Conclusion: The Sword of the Mouth
So what are we to do with a passage like this? We are not called to take up literal swords against the Midianites of our day. The era of theocratic holy war, with direct commands from God, is over. It was a unique period in redemptive history, a type and a shadow of a greater reality.
But the principle of God's vengeance against sin remains. The God who judged Midian is the same God who judged His own Son on the cross for our sins. The cross was the ultimate act of holy war, where God executed perfect vengeance against sin, pouring out His full wrath upon Christ. If you are in Christ, the judgment you deserve has already fallen upon Him. You are safe.
But if you are not in Christ, you are still in the camp of the enemy. The same holy wrath that consumed Midian abides on you. The warning of this passage is that God's patience has a limit. The iniquity of the Amorites eventually becomes full. The sin of Midian eventually demands vengeance.
And for the church, the warning is found in the book of Revelation. Jesus confronts the church at Pergamum, a church that was tolerating those who held the "doctrine of Balaam," which led to sexual immorality and idolatry.

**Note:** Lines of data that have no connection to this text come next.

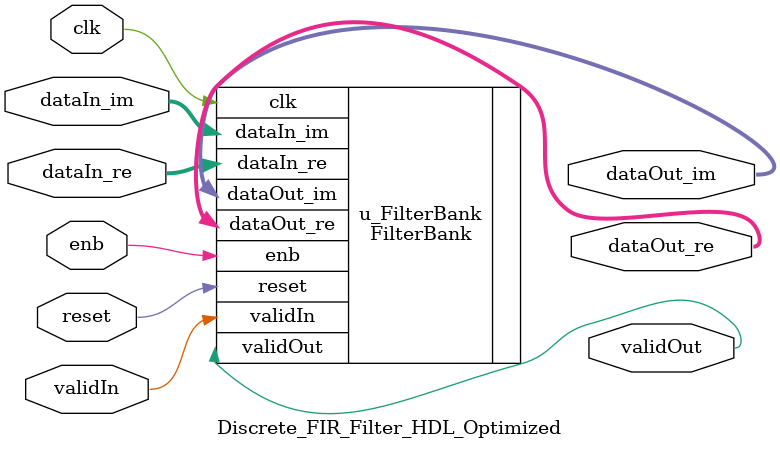
<source format=v>



`timescale 1 ns / 1 ns

module Discrete_FIR_Filter_HDL_Optimized
          (clk,
           reset,
           enb,
           dataIn_re,
           dataIn_im,
           validIn,
           dataOut_re,
           dataOut_im,
           validOut);


  input   clk;
  input   reset;
  input   enb;
  input   signed [15:0] dataIn_re;  // sfix16_En14
  input   signed [15:0] dataIn_im;  // sfix16_En14
  input   validIn;
  output  signed [39:0] dataOut_re;  // sfix40_En37
  output  signed [39:0] dataOut_im;  // sfix40_En37
  output  validOut;




  FilterBank u_FilterBank (.clk(clk),
                           .reset(reset),
                           .enb(enb),
                           .dataIn_re(dataIn_re),  // sfix16_En14
                           .dataIn_im(dataIn_im),  // sfix16_En14
                           .validIn(validIn),
                           .dataOut_re(dataOut_re),  // sfix40_En37
                           .dataOut_im(dataOut_im),  // sfix40_En37
                           .validOut(validOut)
                           );

endmodule  // Discrete_FIR_Filter_HDL_Optimized


</source>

And what does Jesus threaten? "Repent; or else I will come unto thee quickly, and will fight against them with the sword of my mouth" (Rev. 2:16). The war is now fought with the Word of God. The sword that comes from the mouth of Christ is the weapon that executes judgment. The church today is filled with the spirit of Midian, tolerating sexual sin, compromising with idolatry, listening to the counsel of Balaamites who love the wages of unrighteousness. We have invited the enemy into our camp.
This passage calls us to the zeal of Phinehas. It calls us to hate what God hates. It calls us to wage war, not with carnal weapons, but with the spiritual weapons of truth, righteousness, and the preached Word. We are to execute Yahweh's vengeance by declaring His holy standards, by calling sin what it is, and by refusing to tolerate the doctrine of Balaam in our midst. God is still a consuming fire, and He still demands holiness from His people. Let us therefore repent of our cowardly tolerance and take up the sword of the Spirit, which is the Word of God, and fight as we have been commanded.